Фрагмент документа →
==========

Чего стоят хотя бы солдаты на вышках с автоматами (!). Где автор позаимствовал автоматы в предвоенный период? Опять-таки в описаниях нацистских лагерей. Будто бы приехавшая утром охрана начинает свой день не с того, что выгоняет на поверку зэков, а с проверки сохранности решеток на окнах бараков (безусловное открытие автора!) и самих бараков – вдруг полумертвые зэки зимой совершат подкоп! Оказывается, за пределами зоны день и ночь горят костры, чтобы отогреть землю. Удивительно милосердие лагерного начальства, которое по предположению автора беспокоится о том, чтобы похоронить умерших зэков. Но кто жжет эти костры денно и нощно, автор умалчивает. Достаточно прочесть «Колымские рассказы» Варлама Шаламова, чтобы понять – зимой на Колыме трупы просто укладывали в штабеля, а летом присыпали их землей. Это и были подобия братских могил. Умиляет и упоминание температуры – минус 27. По мнению автора подобная температура вкупе с ветром были «страшны не только ушедшим на работы заключенным, но и сопровождавшей их и тепло одетой охране.» [21] Для Колымы это вполне приемлемая температура. Гоняли на работу и в минус 40, и даже под 50.

Автор постоянно путается при упоминании сталинских концлагерей, Оказывается, лагеря были «простые» и были «особые». Лагерник прекрасно знал, что особые лагеря возникли в годы Гражданской войны и просуществовали только до 1930 года, когда все концентрационные лагеря были объединены в исправительно-трудовые. Об этом доходчиво пишет Александр Солженицын в своем исследовании «Архипелаг ГУЛАГ». Автор апокрифа выдумывает лагеря «особого режима», в которые якобы помещались «враги народа» и уголовники, преступления которых карались только смертью – расстрелом и заменялись им заключением в «особый», из которого выход был почти невозможен.» [22] В 1948 году были созданы спецлагеря в системе МВД, но просуществовали они недолго. Замечательна и стилистика автора – «почти невозможен»! Не менее замечателен, хотя и звучит кощунством следующий пассаж: «на спине, шапке и рукавах был нашит лагерный номер – 18376, что делало его похожим, как и всех заключенных, на «человека-рекламу»[23] Этот пассаж кажется заимствованным из реалий новой России 90-х годов, когда граждане на улицах таскали рекламу на груди и спине. Но что по мнению автора рекламировали зэки?

Особое внимание автор уделяет дровам, поскольку отец Арсений является дневальным в бараке. Оказывается, топоров в зоне не давали и дрова приходилось колоть при помощи деревянного клина и полена. Автор подробно описывает изобретенный им способ, совершенно не задумываясь, что колоть таким образом дрова можно только на бумаге. Можно было бы заглянуть в классику – в романе в «Круге первом» в главе «Пилка дров» Солженицын подробно описывает, как зэки пилят и колют дрова. Пилят пилой, а колют топором, которые точит зэк, дворник Спиридон. Почему-то в апокрифическом бараке несколько печей, которые должен топить один дневальный. На самом деле барак делился на секции, и в каждой секции был свой дневальный. На секцию полагалась лишь одна буржуйка. Те, кто пользовался этим изобретением, знают, что натопить в мороз барак при ее помощи невозможно. Она дает тепло только при том условии, что ее постоянно топят. Фантастикой звучат и рассуждения автора о березовой коре (на русском языке ее называют берестой) и сушняке в колымском лагере.

==========

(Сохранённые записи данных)
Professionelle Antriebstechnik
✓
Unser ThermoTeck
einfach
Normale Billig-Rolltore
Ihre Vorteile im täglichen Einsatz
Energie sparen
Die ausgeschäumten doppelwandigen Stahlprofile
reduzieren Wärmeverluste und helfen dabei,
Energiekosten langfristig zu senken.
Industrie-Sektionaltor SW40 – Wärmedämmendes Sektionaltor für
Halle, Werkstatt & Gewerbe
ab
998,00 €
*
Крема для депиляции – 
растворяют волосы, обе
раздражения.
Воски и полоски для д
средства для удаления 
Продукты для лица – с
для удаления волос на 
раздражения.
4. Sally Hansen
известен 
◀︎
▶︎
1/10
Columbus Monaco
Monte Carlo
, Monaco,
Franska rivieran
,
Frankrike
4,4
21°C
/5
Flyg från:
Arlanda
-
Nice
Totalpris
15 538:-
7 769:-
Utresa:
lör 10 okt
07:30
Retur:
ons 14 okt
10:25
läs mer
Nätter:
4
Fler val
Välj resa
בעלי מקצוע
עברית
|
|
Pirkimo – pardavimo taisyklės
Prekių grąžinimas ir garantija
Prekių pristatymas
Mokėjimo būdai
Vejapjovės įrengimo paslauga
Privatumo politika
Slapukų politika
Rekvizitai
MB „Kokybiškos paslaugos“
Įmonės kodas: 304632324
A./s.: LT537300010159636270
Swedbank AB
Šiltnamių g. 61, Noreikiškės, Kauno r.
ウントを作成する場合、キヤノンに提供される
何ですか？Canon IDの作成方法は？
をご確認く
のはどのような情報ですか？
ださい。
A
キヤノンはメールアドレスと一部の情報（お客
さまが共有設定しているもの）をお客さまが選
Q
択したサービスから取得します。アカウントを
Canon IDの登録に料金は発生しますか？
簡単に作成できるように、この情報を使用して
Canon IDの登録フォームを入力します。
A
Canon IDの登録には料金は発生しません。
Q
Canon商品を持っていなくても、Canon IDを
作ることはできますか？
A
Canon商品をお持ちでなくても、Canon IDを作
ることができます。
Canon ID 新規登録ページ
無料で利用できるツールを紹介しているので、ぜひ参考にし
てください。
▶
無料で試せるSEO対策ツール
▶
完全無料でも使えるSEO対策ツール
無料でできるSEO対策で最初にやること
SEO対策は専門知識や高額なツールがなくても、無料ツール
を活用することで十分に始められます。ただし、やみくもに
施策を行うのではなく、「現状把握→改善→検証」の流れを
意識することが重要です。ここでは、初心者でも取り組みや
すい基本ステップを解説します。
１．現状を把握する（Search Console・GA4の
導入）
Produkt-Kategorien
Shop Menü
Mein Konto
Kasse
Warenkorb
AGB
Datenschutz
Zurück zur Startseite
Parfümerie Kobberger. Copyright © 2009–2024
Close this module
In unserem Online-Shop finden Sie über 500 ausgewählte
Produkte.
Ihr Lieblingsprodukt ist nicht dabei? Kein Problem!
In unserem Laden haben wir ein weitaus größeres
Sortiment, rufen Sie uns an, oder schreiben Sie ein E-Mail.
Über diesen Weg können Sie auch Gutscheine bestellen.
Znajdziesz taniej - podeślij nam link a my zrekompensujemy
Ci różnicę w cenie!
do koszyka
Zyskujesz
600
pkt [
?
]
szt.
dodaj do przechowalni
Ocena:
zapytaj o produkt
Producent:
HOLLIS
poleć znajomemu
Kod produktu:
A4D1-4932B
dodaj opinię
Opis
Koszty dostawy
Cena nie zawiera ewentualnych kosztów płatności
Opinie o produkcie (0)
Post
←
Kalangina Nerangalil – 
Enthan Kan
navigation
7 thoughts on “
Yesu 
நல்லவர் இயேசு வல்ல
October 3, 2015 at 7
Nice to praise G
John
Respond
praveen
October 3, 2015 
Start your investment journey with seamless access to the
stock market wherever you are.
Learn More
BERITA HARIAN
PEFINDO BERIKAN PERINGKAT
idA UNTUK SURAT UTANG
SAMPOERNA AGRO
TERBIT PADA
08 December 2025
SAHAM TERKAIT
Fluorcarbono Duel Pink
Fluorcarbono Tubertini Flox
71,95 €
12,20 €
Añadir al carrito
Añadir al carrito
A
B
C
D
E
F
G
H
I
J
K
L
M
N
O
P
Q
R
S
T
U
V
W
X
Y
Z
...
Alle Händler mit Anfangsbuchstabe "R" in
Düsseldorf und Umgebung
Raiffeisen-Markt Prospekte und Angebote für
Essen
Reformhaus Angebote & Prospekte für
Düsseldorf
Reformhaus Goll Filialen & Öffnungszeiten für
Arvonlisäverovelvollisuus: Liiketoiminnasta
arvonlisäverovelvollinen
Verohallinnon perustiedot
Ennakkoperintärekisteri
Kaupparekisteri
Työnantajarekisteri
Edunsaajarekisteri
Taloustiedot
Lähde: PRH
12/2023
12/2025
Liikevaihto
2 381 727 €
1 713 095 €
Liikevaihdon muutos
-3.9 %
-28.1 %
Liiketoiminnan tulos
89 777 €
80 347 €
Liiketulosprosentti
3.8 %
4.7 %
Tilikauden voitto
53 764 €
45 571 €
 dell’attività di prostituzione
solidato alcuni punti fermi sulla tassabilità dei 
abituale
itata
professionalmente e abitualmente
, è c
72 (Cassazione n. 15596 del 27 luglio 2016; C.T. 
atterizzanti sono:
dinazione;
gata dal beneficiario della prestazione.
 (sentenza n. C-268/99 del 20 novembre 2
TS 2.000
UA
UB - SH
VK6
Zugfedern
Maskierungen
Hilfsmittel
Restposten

==========

Задание → Напишите продолжение фрагмента документа о лагерном быте, начиная сразу после его последнего предложения.

Результат →
Столь же фантастичными кажутся и упоминания об основном по мнению автора лекарстве «особого» лагеря – аспирине. Подобные рассуждения автора кажутся лагерникам изощренным издевательством – какой аспирин? Рыбий жир и марганцовка – вот те лекарства, которые с трудом можно было найти в довоенном сталинском концлагере! Таким же издевательством должны рассматриваться рассуждения автора об обеде для зэков. Пайка хлеба утром и баланда вечером, после изнурительного рабочего дня. В придуманном лагере отец Арсений делится с больными зэками даже треской! Апофеозом отсутствия литературного вкуса является попытка автора воскресить подлинную лексику отца Арсения. Прислушаемся: « — Э! Батенька! Чего захотели – бороться. Вот боролись, боролись, а лагерь-то Вас с Вашей идеологией взял да и поглотил…»[24] Очень знакомые интонации не только для тех, кто сидел в лагерях, но и для тех, кто вынужден был жить в советском сиропе. Ведь это же ленинские интонации и его знаменитое «батенька», которое советский интеллигент или священник мог повторить только лишь с издевательской интонацией. И, конечно же, не в разговоре с героем Гражданской войны, бывшим высокопоставленным советским чиновником.

Подобные примеры можно множить без конца. Дело даже не в этом. Если «Отец Арсений» произведение беллетриста, то о его достоинствах необходимо судить по законам жанра. Но если автор претендует на подлинность, то стоило бы ему изучить фундаментальный труд француза Жака Росси «Справочник по ГУЛАГу».[25] Росси на своей шкуре испытал все прелести сталинского лагеря и создал уникальный справочник, мимо которого не может пройти автор, пишущий о сталинских лагерях. Появилось в последнее время немало публикаций документов ГУЛАГа – шеститомный труд «История сталинского ГУЛАГа»[26]. В 2002 году был издан сборник документов «ГУЛАГ. 1918-1960.» Понимаю, что автор создавал свою книгу в советские годы, когда этих фундаментальных работ еще не было. Но сегодня, когда книга переиздается, почему бы не выправить все эти нелепости и несоответствия?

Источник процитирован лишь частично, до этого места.